Ok, now we can confirm

We do have a process using a lot (i mean, a lot) of callbacks using olympia the function will crash the server, without olympia (with the last fix) works as expected

When this function is running, new clients cant connect and we start to get a lot of “No connection available” erros

Promedico_Gestao_Hos · April 3, 2023, 5:22pm

When i say crash i mean is so slow that become unusable

EvgenyK · April 3, 2023, 5:35pm

Hi,

Do you have unstable connection between Delphi server and Olympia?

We have fixed issue when server sends events to client:
client ← (fix here) server ← → Olympia

in general, you shouldn’t have any issues between server and Olympia.

Promedico_Gestao_Hos · April 3, 2023, 5:50pm

I do have unstable connection between delphi server and delphi client, but only using olympia.

EvgenyK · April 4, 2023, 6:28am

Hi,

Can you check what errors are raised on server-side when your server uses Olympia event repository, pls?

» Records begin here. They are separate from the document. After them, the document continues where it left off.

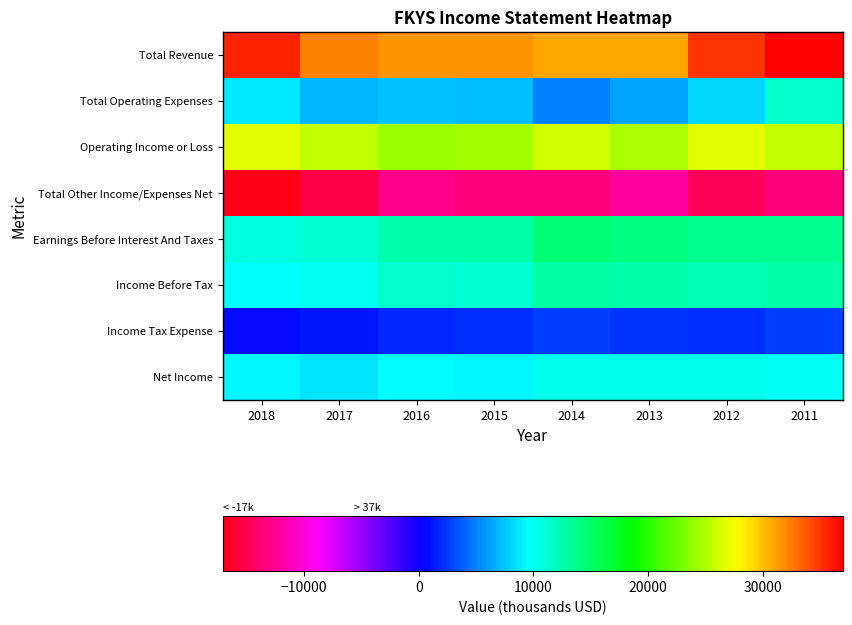

Reading left to right, extract all data points from this chart.

Total Revenue: 2018=35600	2017=32300	2016=31600	2015=31700	2014=31000	2013=31000	2012=34900	2011=37000
Total Operating Expenses: 2018=8800	2017=6800	2016=7400	2015=7200	2014=4900	2013=6300	2012=8100	2011=11300
Operating Income or Loss: 2018=26800	2017=25500	2016=24300	2015=24500	2014=26100	2013=24600	2012=26800	2011=25700
Total Other Income/Expenses Net: 2018=-17100	2017=-15400	2016=-13000	2015=-13300	2014=-13300	2013=-12100	2012=-14600	2011=-13300
Earnings Before Interest And Taxes: 2018=10700	2017=11200	2016=12500	2015=12500	2014=14500	2013=14000	2012=13400	2011=13400
Income Before Tax: 2018=9700	2017=10100	2016=11300	2015=11100	2014=12800	2013=12500	2012=12200	2011=12500
Income Tax Expense: 2018=500	2017=1100	2016=1800	2015=2000	2014=2600	2013=2200	2012=2000	2011=2600
Net Income: 2018=9200	2017=8600	2016=9500	2015=9200	2014=10200	2013=10300	2012=10200	2011=9900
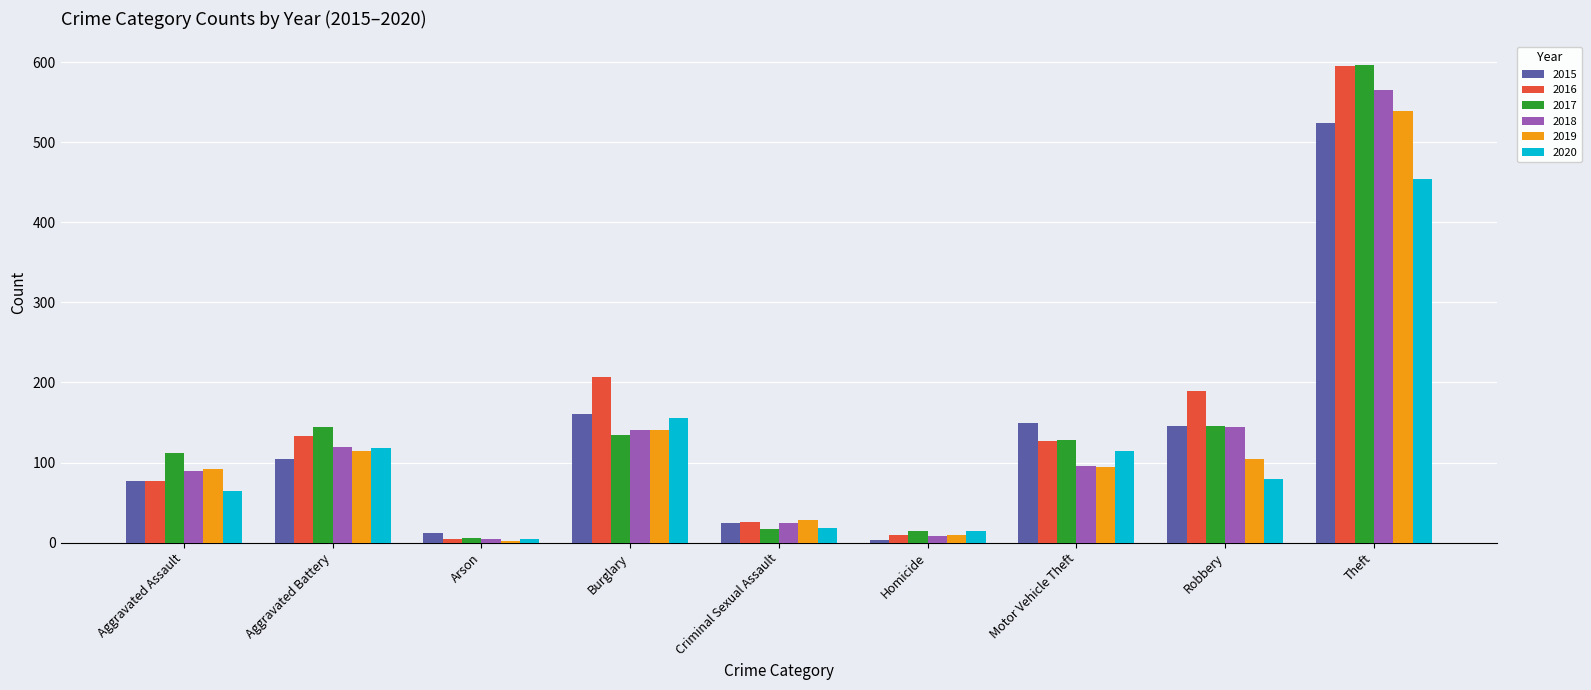

Is it true that 2016 equals 297 at Burglary?

False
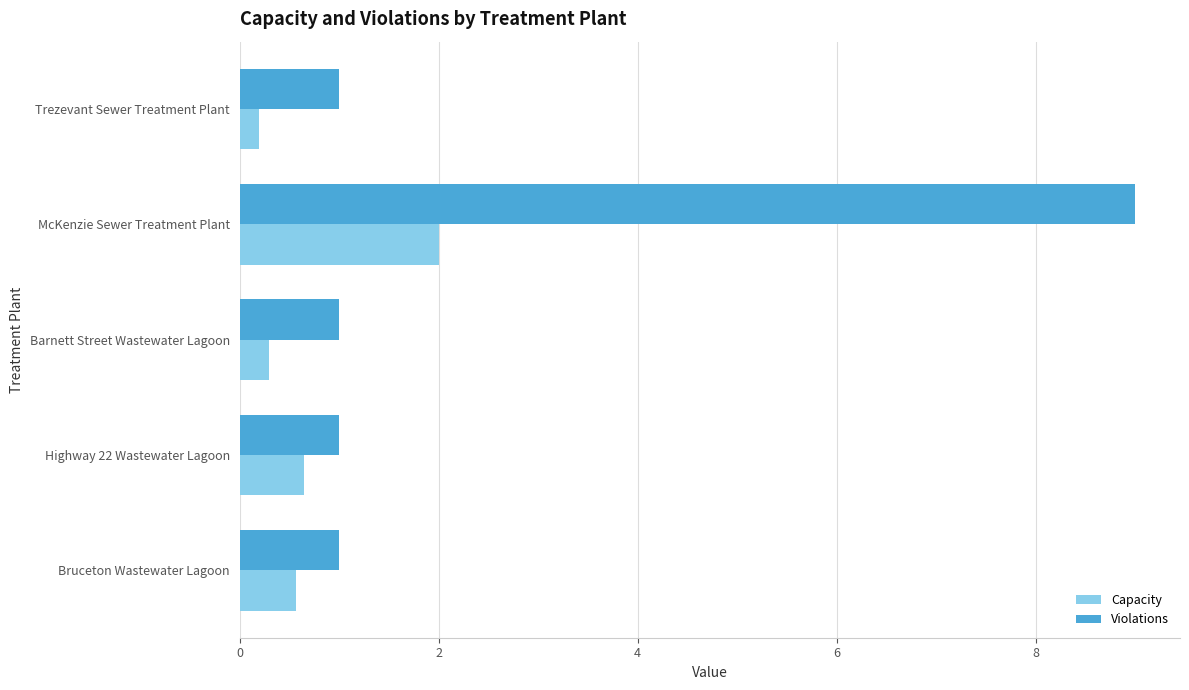

Which series changed the most between McKenzie Sewer Treatment Plant and Highway 22 Wastewater Lagoon?

Violations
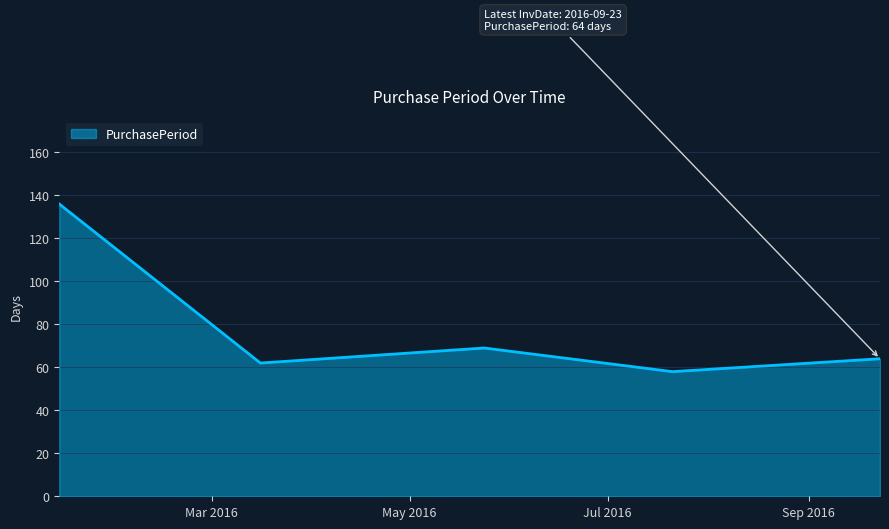

Does the chart have visible grid lines?

Yes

Promedico_Gestao_Hos · April 6, 2023, 11:08am

Sorry, my mistake on the preview post.

my client cant connect to the server, but the error is raise on the server-side when trying to talk to olympia

client ← server ← “No connection available” → Olympia

this will happen everytime i send too much callbacks to the client

EvgenyK · April 10, 2023, 8:48am

Hi,

Can you replace Synapse SuperTCP channel that communicates with Olympia with Indy (TROIndySuperTCPChannel) or Socket ( TROSuperTcpChannel) version and retest, pls?

Will it work more stable or not?

Promedico_Gestao_Hos · April 10, 2023, 1:50pm

SynapseSuperTCPServer - Timeout e No connection available
IndySuperTCPServer - Timeout e Timeout waiting for response
ROSuperTCPServer - No connection available

in every test after the function is done we can connect again.

in some tests we had to wait a little more before the error, but not by much

EvgenyK · April 11, 2023, 11:54am

Hi,

Can you specify, is this appeared when you store events in Olimpia server or when you receive already stored events for specific client?